_Assignment_. From the entries below, copy out all lines holding "path".

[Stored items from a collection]

◆ ◆ ◆ ◆ ◆

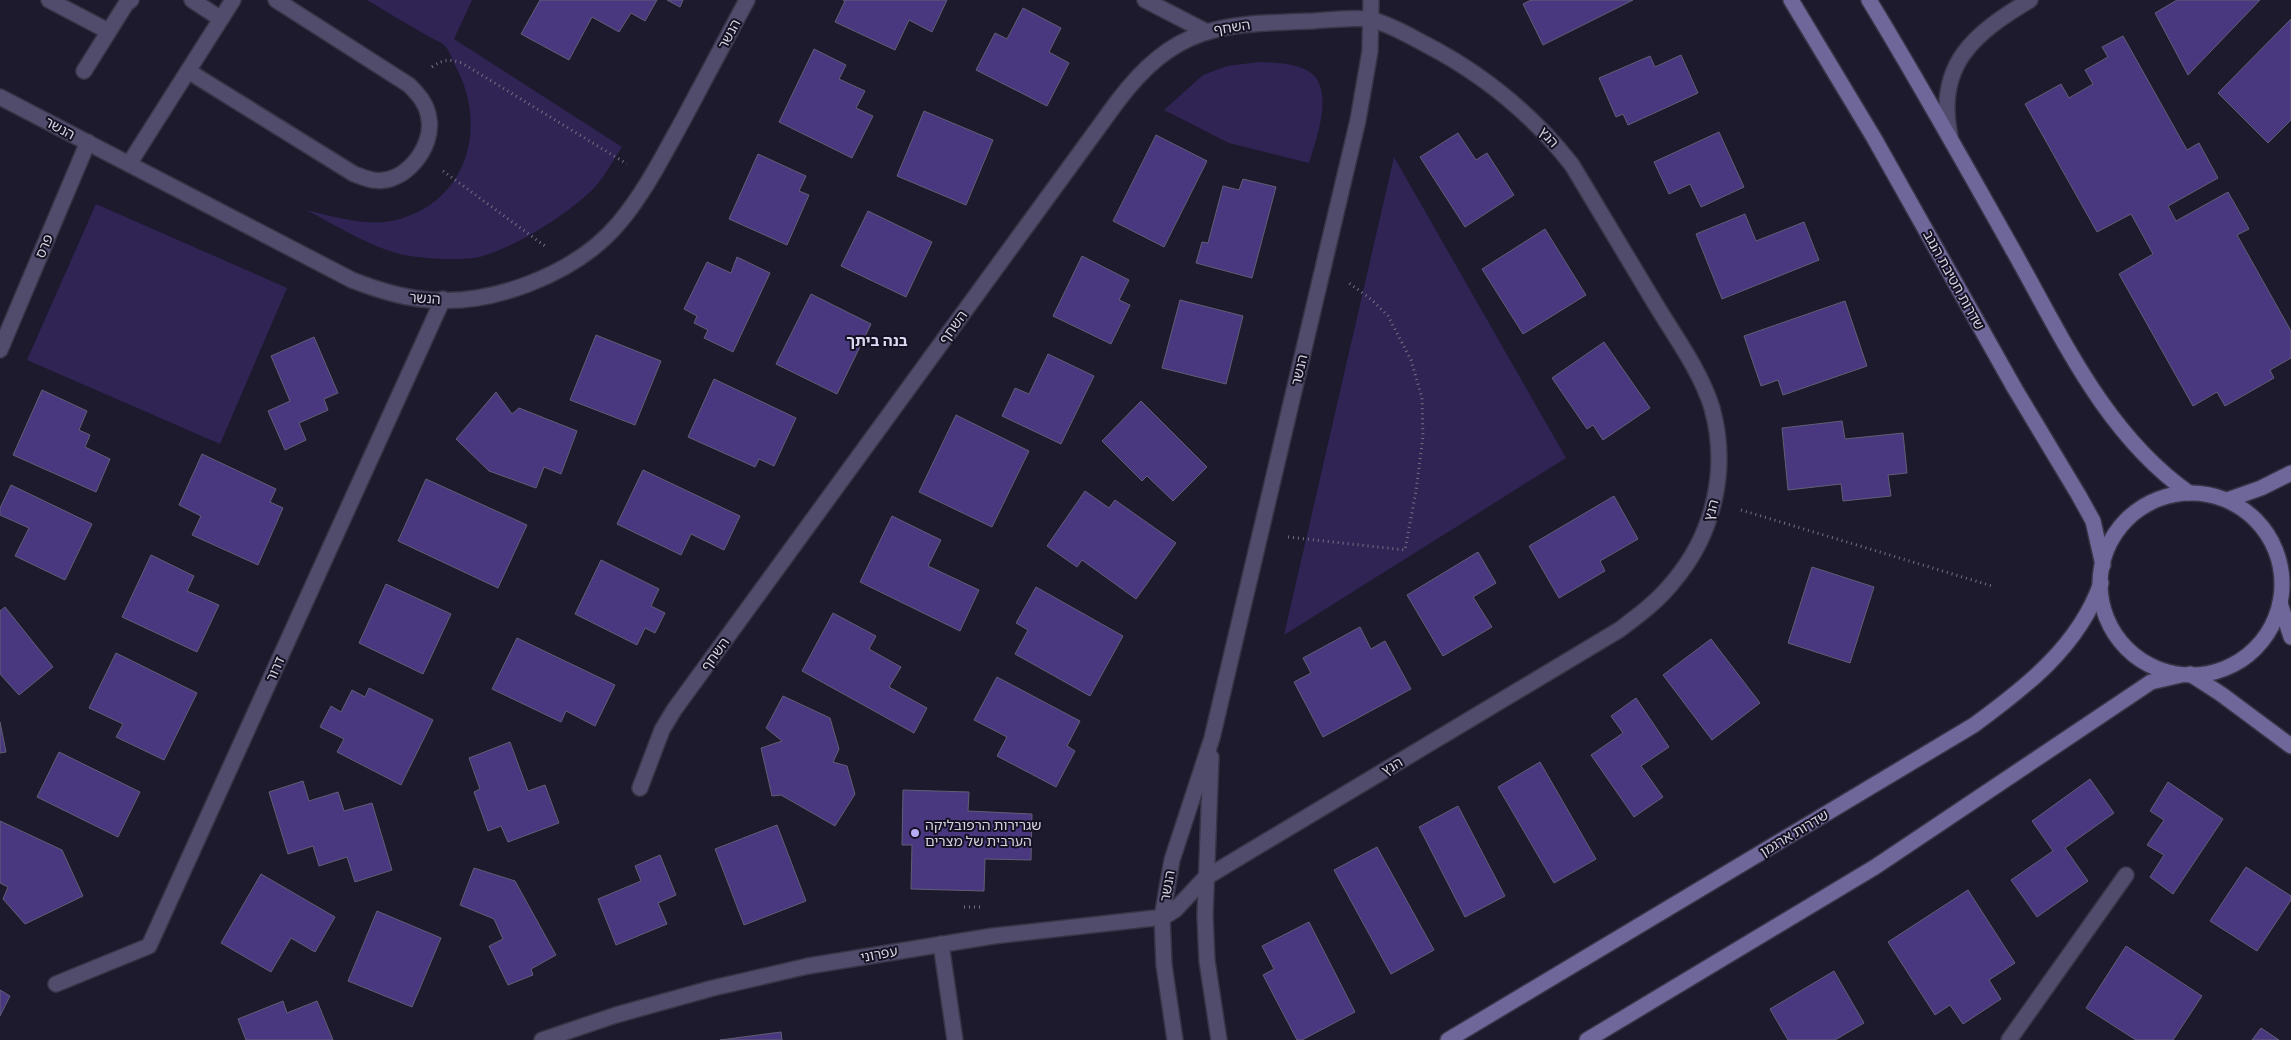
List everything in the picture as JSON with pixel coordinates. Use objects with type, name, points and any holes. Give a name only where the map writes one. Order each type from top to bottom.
[{"type":"main road","name":"שדרות חטיבת הנגב","points":[[1791,0],[1874,138],[2015,389],[2078,494],[2093,522],[2103,565]]},
{"type":"main road","points":[[1868,0],[1951,140],[2102,404],[2141,453],[2169,479],[2189,493]]},
{"type":"main road","points":[[2227,500],[2261,488],[2291,473]]},
{"type":"main road","points":[[2291,637],[2281,597],[2280,566],[2271,541],[2249,514],[2227,500],[2200,493],[2165,496],[2148,503],[2134,513],[2111,540],[2103,565],[2101,583],[2104,610],[2120,641],[2147,664],[2186,674],[2221,694],[2291,746]]},
{"type":"main road","points":[[1587,1040],[1875,867],[2151,682],[2186,674],[2218,671],[2248,655],[2271,628],[2291,573]]},
{"type":"main road","name":"שדרות ארגמן","points":[[1448,1040],[1974,725],[2025,686],[2063,649],[2087,615],[2101,583]]},
{"type":"street","points":[[50,0],[108,31]]},
{"type":"street","points":[[84,71],[108,31],[131,0]]},
{"type":"street","points":[[192,0],[221,19]]},
{"type":"street","points":[[129,164],[233,0]]},
{"type":"street","points":[[188,71],[354,174],[375,181],[392,178],[408,169],[420,155],[428,138],[429,119],[424,101],[410,85],[276,0]]},
{"type":"street","name":"הנשר","points":[[0,97],[352,280],[384,293],[422,300],[463,299],[504,292],[545,278],[584,255],[618,224],[651,179],[747,0]]},
{"type":"street","points":[[1145,0],[1205,31]]},
{"type":"street","name":"הנשר","points":[[1175,1040],[1164,965],[1162,917],[1172,860],[1212,738],[1358,120],[1370,51],[1372,0]]},
{"type":"street","points":[[1951,140],[1945,113],[1946,98],[1954,70],[1962,57],[1983,32],[2030,0]]},
{"type":"street","name":"השחף","points":[[640,788],[662,730],[674,710],[1117,102],[1156,59],[1188,38],[1205,31],[1245,23],[1371,19]]},
{"type":"street","name":"הנץ","points":[[1207,877],[1620,630],[1648,608],[1673,582],[1694,553],[1709,520],[1718,485],[1719,447],[1711,408],[1693,368],[1572,165],[1550,137],[1495,88],[1437,50],[1371,19]]},
{"type":"street","name":"פרס","points":[[0,350],[88,142]]},
{"type":"street","name":"דרור","points":[[56,984],[149,946],[443,300]]},
{"type":"street","name":"הנשר","points":[[1212,738],[1205,915],[1207,961],[1218,1040]]},
{"type":"street","points":[[2009,1040],[2126,875]]},
{"type":"street","name":"עפרוני","points":[[542,1040],[616,1015],[713,988],[808,966],[942,944],[1162,917],[1176,910],[1193,889],[1207,877]]},
{"type":"street","points":[[942,944],[955,1040]]},
{"type":"path","points":[[410,85],[441,61],[452,60],[462,63],[651,179]]},
{"type":"path","points":[[420,155],[570,263]]},
{"type":"path","points":[[1260,534],[1405,550],[1416,491],[1423,436],[1422,398],[1412,360],[1388,316],[1372,300],[1324,265]]},
{"type":"path","points":[[1714,502],[1992,586]]},
{"type":"shaded area","points":[[367,0],[472,0],[454,39],[622,147],[598,184],[555,220],[521,240],[488,254],[467,259],[424,258],[402,255],[374,245],[306,210],[365,222],[400,219],[423,210],[441,196],[455,179],[465,160],[470,139],[470,116],[467,94],[448,50],[442,44]]},
{"type":"shaded area","points":[[1259,62],[1297,66],[1308,71],[1316,79],[1321,89],[1322,114],[1309,163],[1229,143],[1164,110],[1203,75],[1227,66]]},
{"type":"shaded area","points":[[1394,157],[1566,458],[1284,635]]},
{"type":"shaded area","points":[[96,204],[287,288],[220,444],[27,360]]},
{"type":"building","points":[[540,0],[657,0],[645,21],[631,13],[619,32],[592,17],[569,60],[521,34]]},
{"type":"building","points":[[667,0],[683,0],[680,7]]},
{"type":"building","points":[[843,0],[947,0],[932,32],[909,20],[895,50],[835,22],[845,1]]},
{"type":"building","points":[[1531,0],[1633,0],[1543,45],[1523,4]]},
{"type":"building","points":[[2177,0],[2260,0],[2188,75],[2155,13]]},
{"type":"building","points":[[1023,8],[1061,28],[1049,52],[1069,63],[1047,106],[976,70],[995,33],[1007,39]]},
{"type":"building","points":[[2291,19],[2291,120],[2268,143],[2218,93]]},
{"type":"building","points":[[2123,36],[2187,150],[2199,143],[2218,178],[2168,206],[2176,221],[2228,192],[2249,229],[2237,235],[2291,331],[2291,358],[2270,370],[2274,378],[2225,406],[2217,392],[2193,406],[2119,274],[2153,254],[2131,214],[2097,232],[2025,104],[2061,84],[2069,98],[2093,84],[2085,70],[2108,57],[2102,47]]},
{"type":"building","points":[[814,49],[846,65],[839,79],[865,91],[856,108],[873,116],[852,158],[779,122]]},
{"type":"building","points":[[1681,55],[1698,93],[1628,125],[1623,114],[1616,117],[1599,78],[1650,56],[1655,67]]},
{"type":"building","points":[[924,111],[993,140],[966,205],[897,176]]},
{"type":"building","points":[[1719,132],[1744,187],[1701,207],[1690,184],[1669,194],[1654,162]]},
{"type":"building","points":[[1458,133],[1476,160],[1487,153],[1514,195],[1465,227],[1420,157]]},
{"type":"building","points":[[1156,135],[1207,161],[1164,247],[1113,221]]},
{"type":"building","points":[[758,154],[806,176],[799,191],[809,195],[787,245],[729,219]]},
{"type":"building","points":[[1243,179],[1276,187],[1252,278],[1196,263],[1202,242],[1208,243],[1223,186],[1239,190]]},
{"type":"building","points":[[868,211],[932,242],[906,297],[841,266]]},
{"type":"building","points":[[1745,214],[1756,241],[1804,222],[1819,260],[1722,299],[1696,234]]},
{"type":"building","points":[[1545,229],[1586,295],[1523,334],[1482,269]]},
{"type":"building","points":[[1082,256],[1129,280],[1119,300],[1130,305],[1111,344],[1053,316]]},
{"type":"building","points":[[737,257],[770,273],[733,352],[704,338],[708,330],[694,323],[697,316],[684,309],[707,262],[731,273]]},
{"type":"building","points":[[811,294],[871,324],[837,394],[776,364]]},
{"type":"building","points":[[1180,300],[1243,316],[1226,384],[1162,368]]},
{"type":"building","points":[[1845,301],[1867,366],[1783,395],[1778,380],[1761,386],[1744,336]]},
{"type":"building","points":[[596,335],[661,361],[635,425],[570,400]]},
{"type":"building","points":[[314,337],[338,393],[324,399],[328,410],[299,423],[306,440],[285,450],[268,411],[290,401],[271,356]]},
{"type":"building","points":[[1604,342],[1650,408],[1603,440],[1593,425],[1587,429],[1552,378]]},
{"type":"building","points":[[1048,354],[1094,376],[1061,444],[1002,416],[1015,388],[1029,394]]},
{"type":"building","points":[[714,379],[796,418],[774,466],[759,459],[755,467],[688,437]]},
{"type":"building","points":[[42,390],[87,411],[79,430],[90,435],[85,447],[110,459],[96,492],[13,455]]},
{"type":"building","points":[[496,392],[512,414],[519,408],[577,431],[561,474],[544,467],[536,488],[489,471],[456,439]]},
{"type":"building","points":[[1141,401],[1207,467],[1173,501],[1147,476],[1142,481],[1102,441]]},
{"type":"building","points":[[956,415],[1029,451],[992,527],[919,492]]},
{"type":"building","points":[[1842,421],[1845,439],[1903,433],[1907,473],[1888,475],[1891,496],[1843,501],[1841,484],[1788,490],[1782,428]]},
{"type":"building","points":[[202,454],[276,489],[270,502],[283,508],[258,565],[192,535],[201,516],[179,505]]},
{"type":"building","points":[[643,470],[740,516],[724,550],[691,534],[681,555],[617,524]]},
{"type":"building","points":[[426,479],[527,525],[498,588],[398,541]]},
{"type":"building","points":[[11,485],[92,524],[65,580],[15,556],[29,528],[0,515],[0,508]]},
{"type":"building","points":[[1085,491],[1109,508],[1115,500],[1176,543],[1136,599],[1082,560],[1077,567],[1047,546]]},
{"type":"building","points":[[1614,496],[1638,539],[1600,561],[1605,571],[1559,598],[1529,546]]},
{"type":"building","points":[[892,516],[941,540],[928,566],[979,590],[960,631],[860,582]]},
{"type":"building","points":[[1478,552],[1496,583],[1473,597],[1492,627],[1443,656],[1407,595]]},
{"type":"building","points":[[151,555],[194,576],[187,591],[219,605],[197,652],[122,617]]},
{"type":"building","points":[[601,560],[659,589],[651,606],[665,613],[655,633],[645,628],[637,645],[575,614]]},
{"type":"building","points":[[1812,567],[1874,587],[1850,663],[1788,643]]},
{"type":"building","points":[[386,584],[451,614],[423,674],[359,643]]},
{"type":"building","points":[[1036,587],[1123,636],[1090,696],[1015,654],[1028,630],[1016,623]]},
{"type":"building","points":[[5,607],[53,667],[19,695],[0,674],[0,611]]},
{"type":"building","points":[[833,613],[876,636],[869,649],[901,667],[889,687],[927,708],[914,733],[802,671]]},
{"type":"building","points":[[1360,627],[1371,649],[1385,641],[1411,689],[1323,737],[1294,682],[1311,673],[1303,658]]},
{"type":"building","points":[[517,638],[615,685],[595,726],[566,711],[561,722],[492,689]]},
{"type":"building","points":[[1711,639],[1760,703],[1712,740],[1663,675]]},
{"type":"building","points":[[116,653],[197,693],[164,760],[116,737],[123,724],[89,708]]},
{"type":"building","points":[[997,677],[1080,721],[1067,746],[1075,751],[1056,787],[997,756],[1007,737],[974,720]]},
{"type":"building","points":[[369,688],[433,720],[401,785],[337,752],[344,739],[320,727],[331,706],[341,712],[352,690],[365,697]]},
{"type":"building","points":[[783,696],[830,718],[839,749],[833,762],[847,766],[855,794],[835,826],[781,795],[772,796],[761,748],[782,741],[766,728]]},
{"type":"building","points":[[1636,698],[1669,747],[1641,766],[1663,797],[1634,817],[1591,755],[1623,733],[1611,716]]},
{"type":"building","points":[[0,722],[6,752],[0,753]]},
{"type":"building","points":[[510,742],[528,791],[545,785],[559,823],[508,842],[501,826],[488,831],[474,792],[480,789],[469,758]]},
{"type":"building","points":[[59,752],[140,792],[118,837],[37,797]]},
{"type":"building","points":[[1540,762],[1596,859],[1554,883],[1498,787]]},
{"type":"building","points":[[2090,779],[2114,813],[2065,848],[2088,881],[2037,917],[2011,880],[2053,851],[2032,821]]},
{"type":"building","points":[[303,781],[309,801],[338,792],[344,811],[372,803],[392,870],[355,882],[347,857],[319,866],[313,846],[288,854],[269,792]]},
{"type":"building","points":[[2168,782],[2223,819],[2173,894],[2150,877],[2164,855],[2147,845],[2164,820],[2150,811]]},
{"type":"building","points":[[903,790],[969,792],[968,811],[1032,814],[1031,860],[985,859],[984,891],[911,889],[912,845],[902,845]]},
{"type":"building","points":[[1458,806],[1505,896],[1465,917],[1419,827]]},
{"type":"building","points":[[0,821],[62,850],[83,896],[25,924],[3,899],[8,887],[0,883]]},
{"type":"building","points":[[777,825],[806,901],[744,925],[715,849]]},
{"type":"building","points":[[1377,847],[1434,950],[1391,974],[1334,870]]},
{"type":"building","points":[[660,855],[676,895],[658,903],[667,924],[616,945],[598,899],[641,881],[635,866]]},
{"type":"building","points":[[2246,867],[2291,896],[2291,900],[2257,951],[2210,921]]},
{"type":"building","points":[[474,868],[515,881],[556,955],[531,969],[533,975],[508,985],[489,946],[503,939],[494,919],[460,905]]},
{"type":"building","points":[[261,874],[335,917],[315,952],[291,938],[271,972],[221,943]]},
{"type":"building","points":[[1968,890],[2015,963],[1989,980],[2001,999],[1963,1024],[1950,1005],[1935,1015],[1888,942]]},
{"type":"building","points":[[377,911],[441,938],[412,1007],[348,981]]},
{"type":"building","points":[[1309,922],[1355,1012],[1302,1040],[1297,1040],[1263,975],[1274,969],[1262,946]]},
{"type":"building","points":[[2126,946],[2202,996],[2173,1040],[2136,1040],[2086,1008]]},
{"type":"building","points":[[1834,971],[1864,1023],[1835,1040],[1788,1040],[1770,1009]]},
{"type":"building","points":[[0,990],[10,996],[0,1016]]},
{"type":"building","points":[[283,1001],[287,1013],[317,1001],[333,1040],[246,1040],[238,1019]]},
{"type":"building","points":[[2261,1028],[2279,1040],[2252,1040]]},
{"type":"building","points":[[781,1032],[782,1040],[720,1040]]},
{"type":"place","name":"שגרירות הרפובליקה הערבית של מצרים","points":[[915,833]]},
{"type":"district","name":"בנה ביתך","points":[[877,341]]}]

◆ ◆ ◆ ◆ ◆

_Result of this exercise_.
{"type":"path","points":[[410,85],[441,61],[452,60],[462,63],[651,179]]},
{"type":"path","points":[[420,155],[570,263]]},
{"type":"path","points":[[1260,534],[1405,550],[1416,491],[1423,436],[1422,398],[1412,360],[1388,316],[1372,300],[1324,265]]},
{"type":"path","points":[[1714,502],[1992,586]]},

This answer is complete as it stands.